Study questions:
A – In the spouse visa thread, what weekly gross income figure applies to the UK sponsor?
B – Please reproduce word for word the passage of the spouse visa thread starting at "Thanks again, Joppa" and ending at "to public funds.".

So it looks like this particular anxiety has been put to rest and we'll be on track with our original timeline of applying in June/July for me to (hopefully) move over in Early September!

Thanks again, Joppa & good luck, Manny, with your wife's move


----------



## BlueBelle (Jan 31, 2012)

Joppa said:


> The figure of £500 a week before tax (gross income) for the UK sponsor is based on the recommendation of the Migration Advisory Committee (MAC), a group charged by UKBA to come up with a figure that matches the requirement that the family migrant must have no recourse to public funds.


A little off topic, but under the umbrella of spouse visa...

In regards to "no recourse to public funds" my understanding based on this document and this document is that once I receive my spouse visa I'll be entitled to the NHS & maternity leave & services.

Can someone please confirm that is correct? I've read it, but would like to be reassured by someone. 

Thanks!


----------



## Joppa (Sep 7, 2009)

ramblingwebgirl said:


> A little off topic, but under the umbrella of spouse visa...
> 
> In regards to "no recourse to public funds" my understanding based on this document and this document is that once I receive my spouse visa I'll be entitled to the NHS & maternity leave & services.
> 
> Can someone please confirm that is correct? I've read it, but would like to be reassured by someone.


NHS isn't public funds under immigration rules and you'll be entitled to its servies. You'll have legal right to maternity leave if you are in employment. You will only receive matermity allowance if you have made sufficient national insurance contributions.


----------



## BlueBelle (Jan 31, 2012)

Joppa said:


> NHS isn't public funds under immigration rules and you'll be entitled to its servies. You'll have legal right to maternity leave if you are in employment. You will only receive matermity allowance if you have made sufficient national insurance contributions.


Great. That all makes perfect sense. Thanks, once again, Joppa.


----------



## PhillyChic (Jan 28, 2012)

Great thread! I'm in a similar circumstance, we have been saving for our move to the UK and ideally would go in a few months but want to apply now so as to avoid the potential in increase in required funds. If we apply now and are approved, but then don't move for say 7 months and this eats into the 2 yr for application of ILR, what happens then? Would I be sent back to the US, or is there some sort of extension to the VISA so that I can still make the 2 yr mark?


----------



## Joppa (Sep 7, 2009)

Provided information:
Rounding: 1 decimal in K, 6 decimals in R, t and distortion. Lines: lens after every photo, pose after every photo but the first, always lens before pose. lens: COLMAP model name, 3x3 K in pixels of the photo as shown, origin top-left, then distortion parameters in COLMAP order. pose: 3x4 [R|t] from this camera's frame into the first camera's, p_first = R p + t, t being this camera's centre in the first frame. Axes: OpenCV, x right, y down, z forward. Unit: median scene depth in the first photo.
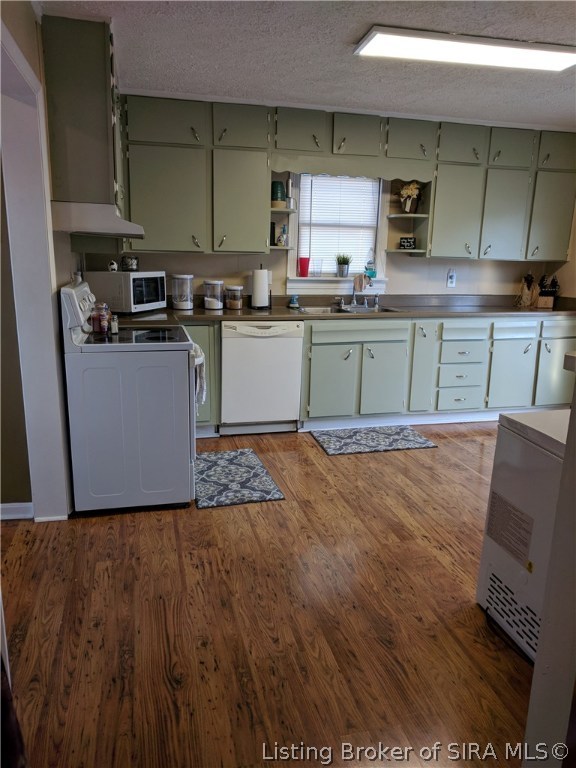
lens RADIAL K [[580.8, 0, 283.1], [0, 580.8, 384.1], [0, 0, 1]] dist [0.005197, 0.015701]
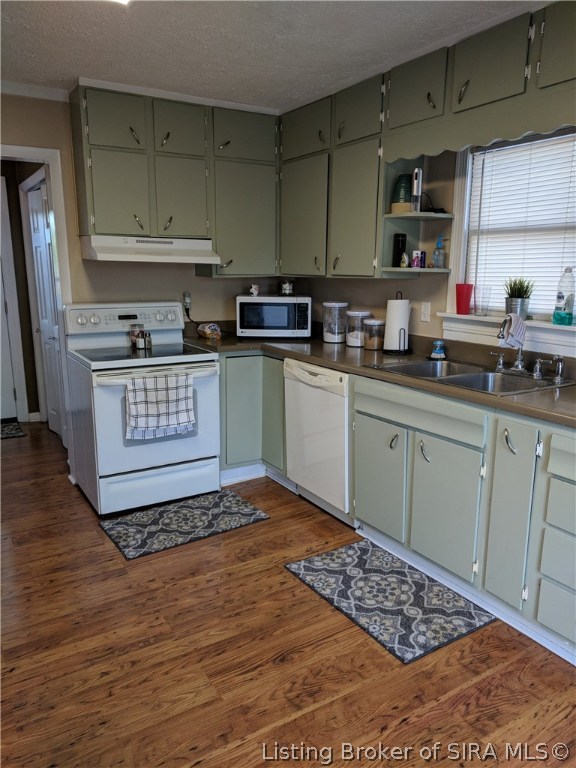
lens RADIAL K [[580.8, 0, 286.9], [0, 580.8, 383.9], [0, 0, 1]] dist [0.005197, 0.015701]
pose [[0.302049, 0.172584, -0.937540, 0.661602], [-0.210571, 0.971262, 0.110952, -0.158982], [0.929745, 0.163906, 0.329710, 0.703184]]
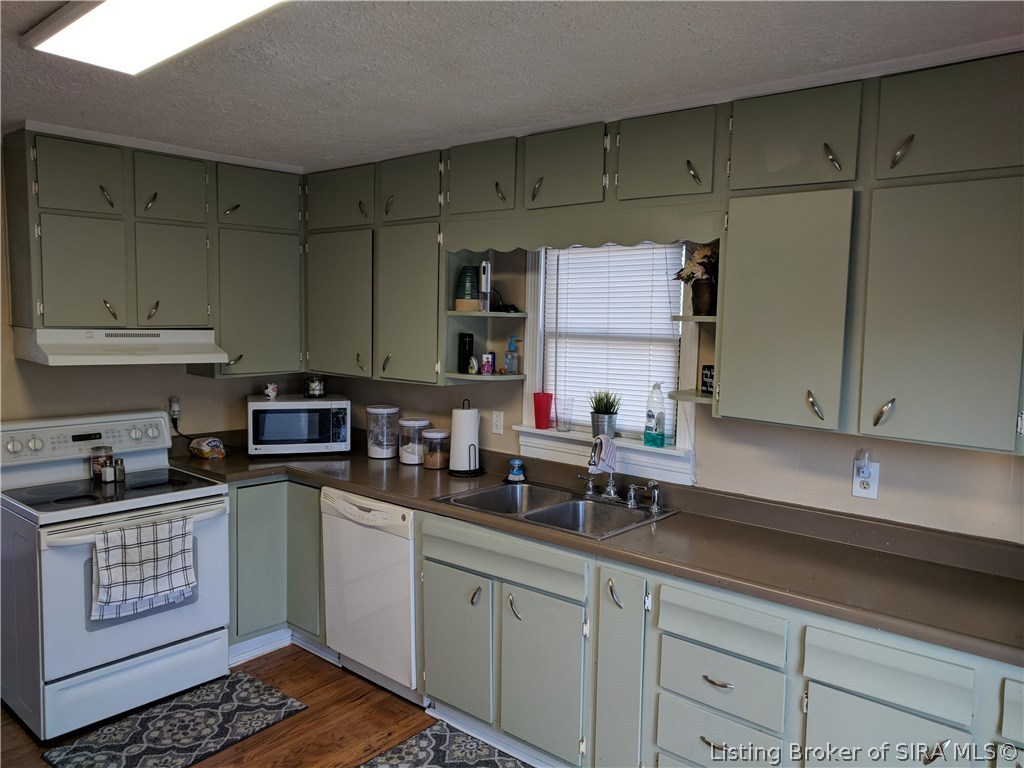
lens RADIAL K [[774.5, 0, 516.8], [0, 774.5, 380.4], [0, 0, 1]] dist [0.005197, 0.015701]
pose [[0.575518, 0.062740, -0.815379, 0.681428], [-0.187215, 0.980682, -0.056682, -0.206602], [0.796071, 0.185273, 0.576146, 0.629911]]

...

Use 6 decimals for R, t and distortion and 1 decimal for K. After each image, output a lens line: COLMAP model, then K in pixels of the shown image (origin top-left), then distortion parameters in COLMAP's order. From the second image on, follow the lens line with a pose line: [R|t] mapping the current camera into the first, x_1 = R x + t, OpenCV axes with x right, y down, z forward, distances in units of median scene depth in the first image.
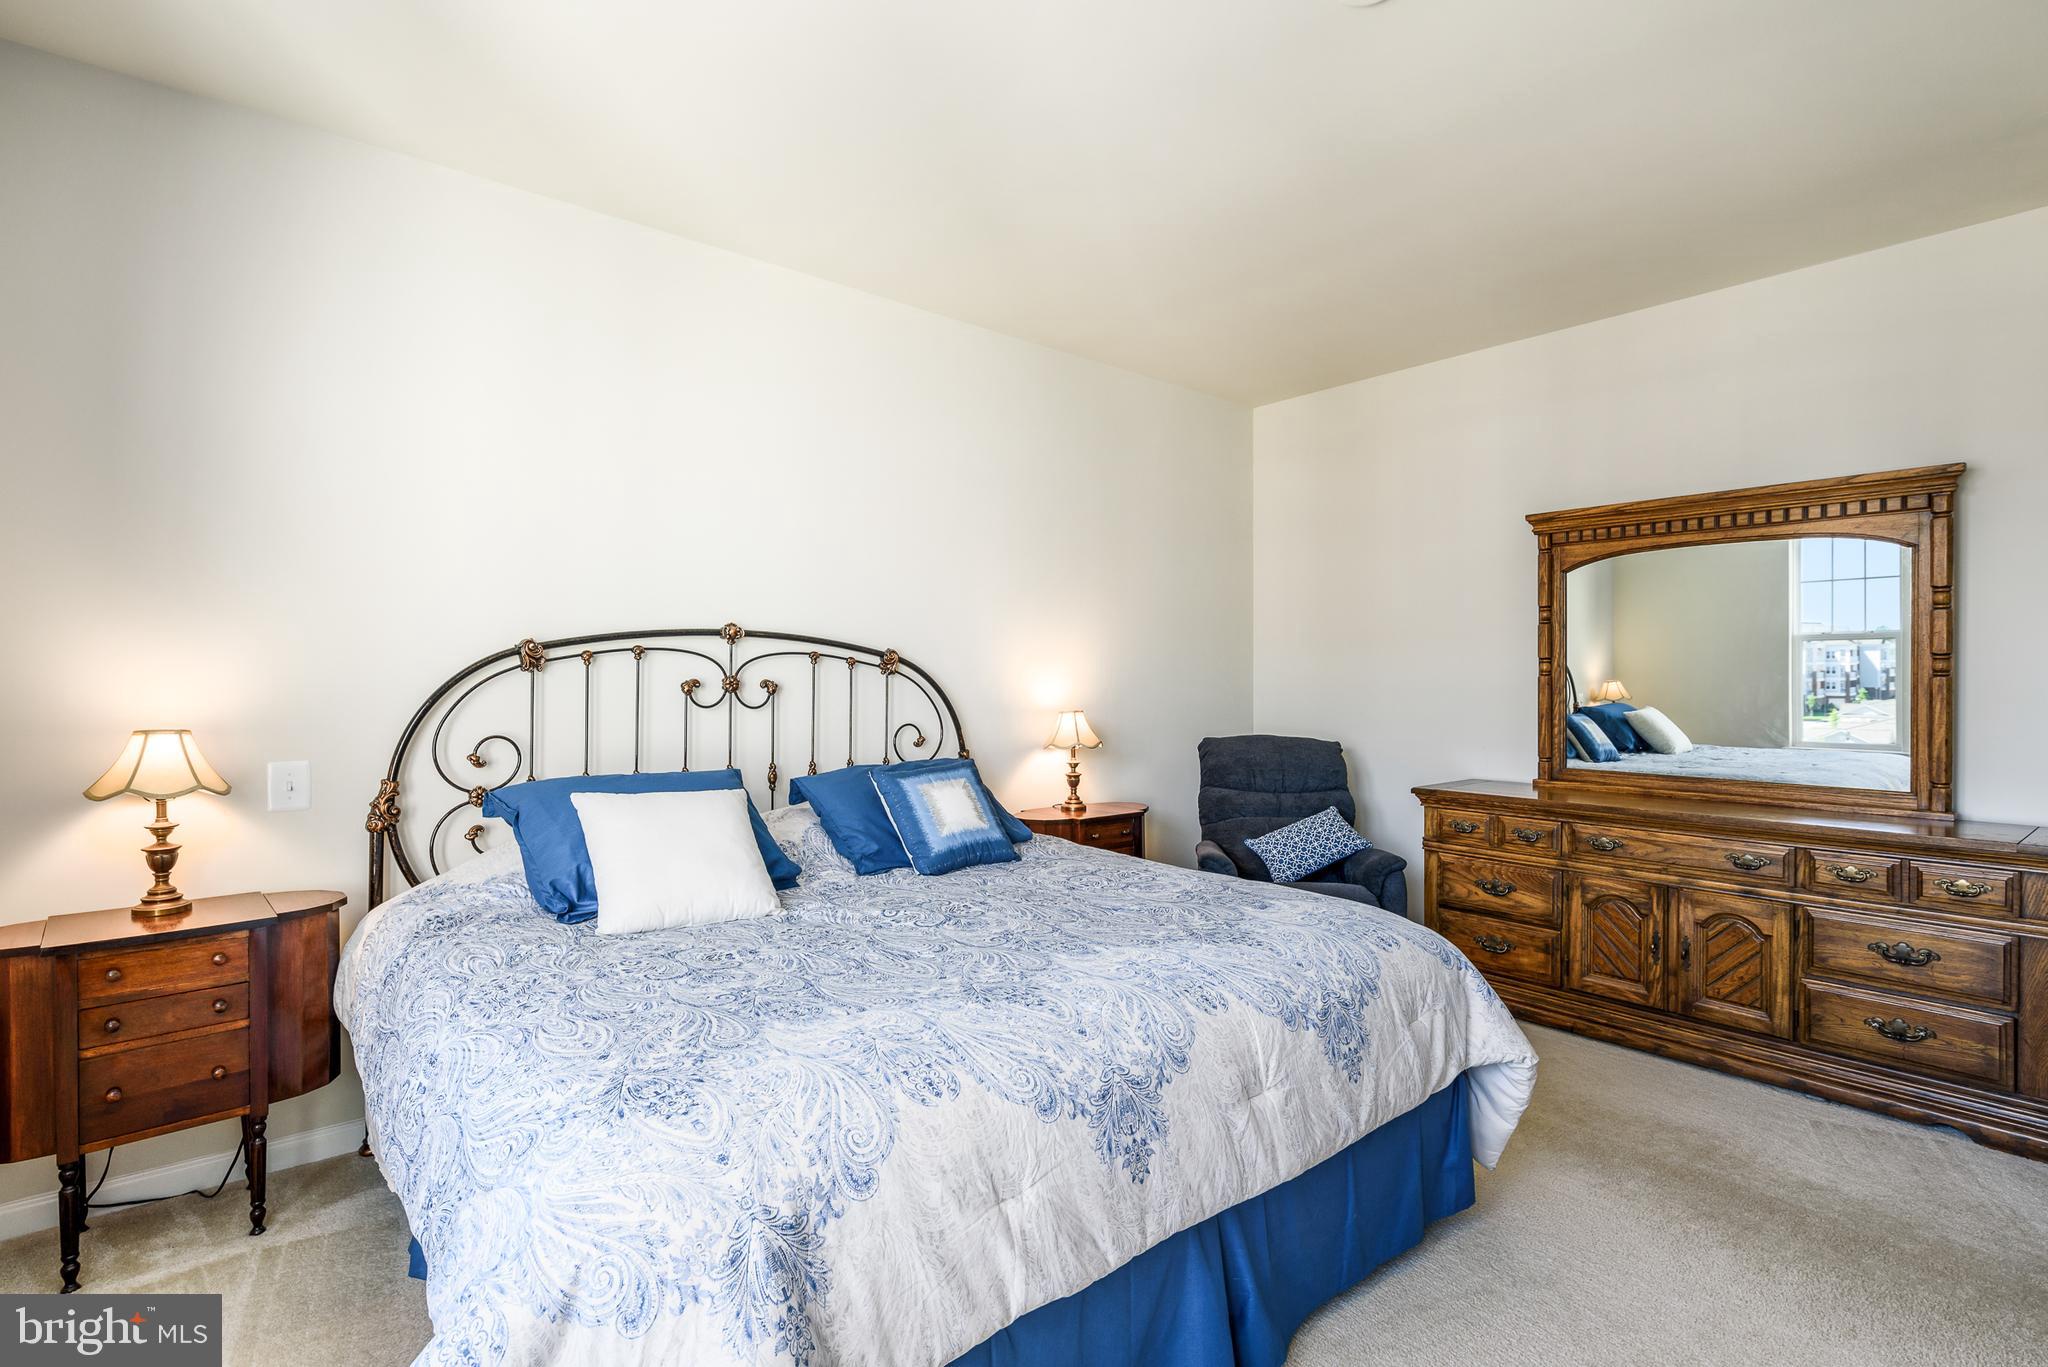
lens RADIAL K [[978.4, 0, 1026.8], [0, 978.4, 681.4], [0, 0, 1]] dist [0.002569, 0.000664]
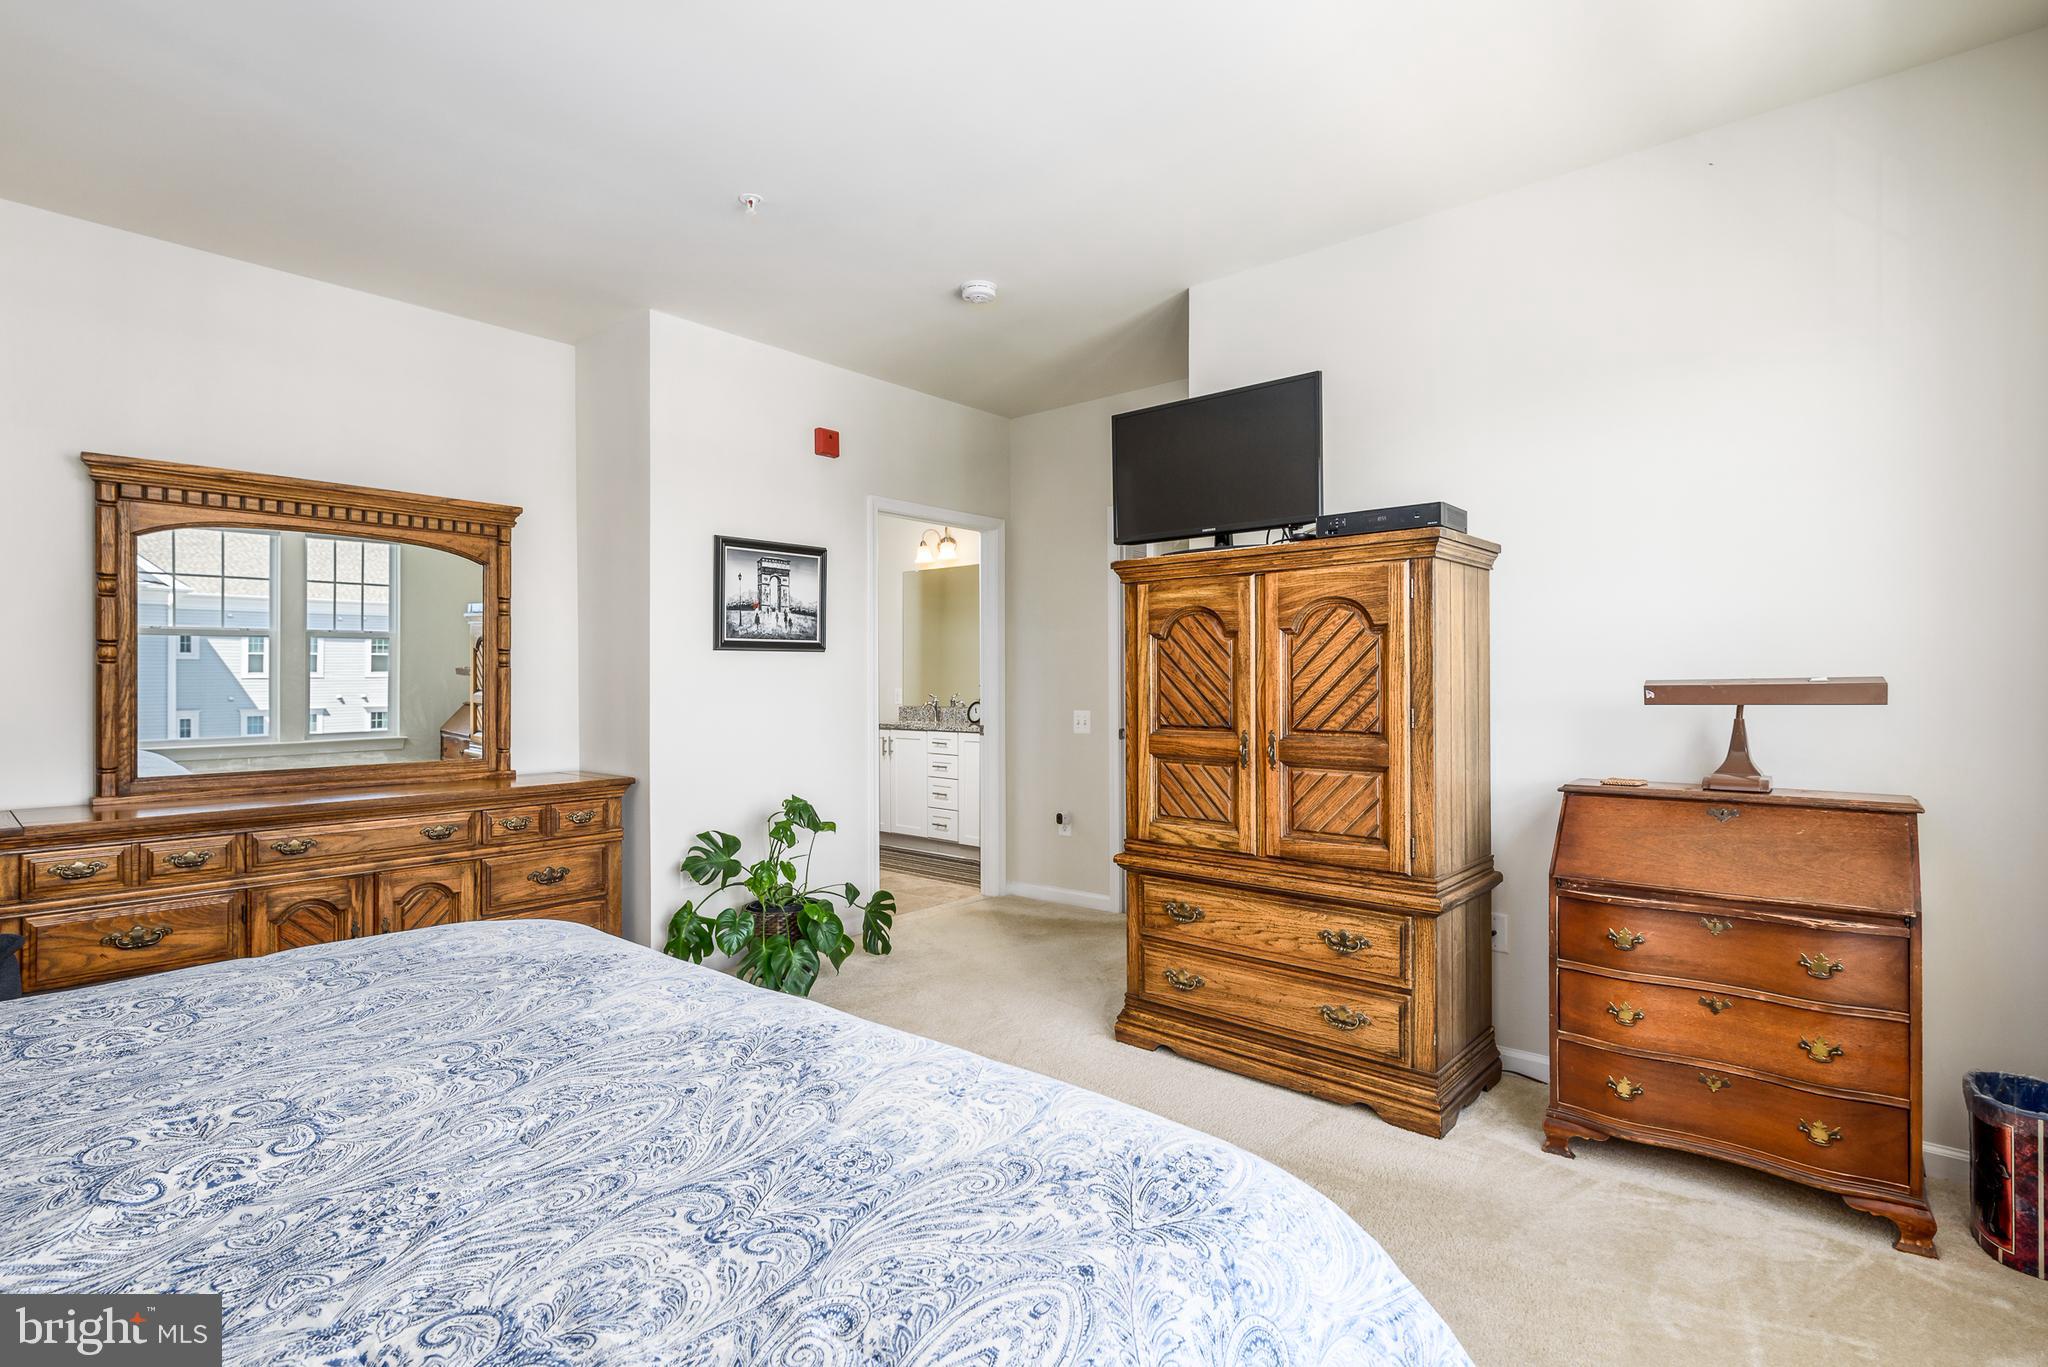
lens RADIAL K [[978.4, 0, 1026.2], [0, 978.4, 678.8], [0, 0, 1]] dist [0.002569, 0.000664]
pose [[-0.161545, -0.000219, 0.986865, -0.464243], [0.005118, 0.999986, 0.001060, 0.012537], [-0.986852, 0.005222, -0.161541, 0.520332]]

Written responses:
A – £500 a week before tax.

B –
Thanks again, Joppa & good luck, Manny, with your wife's move


----------



## BlueBelle (Jan 31, 2012)

Joppa said:


> The figure of £500 a week before tax (gross income) for the UK sponsor is based on the recommendation of the Migration Advisory Committee (MAC), a group charged by UKBA to come up with a figure that matches the requirement that the family migrant must have no recourse to public funds.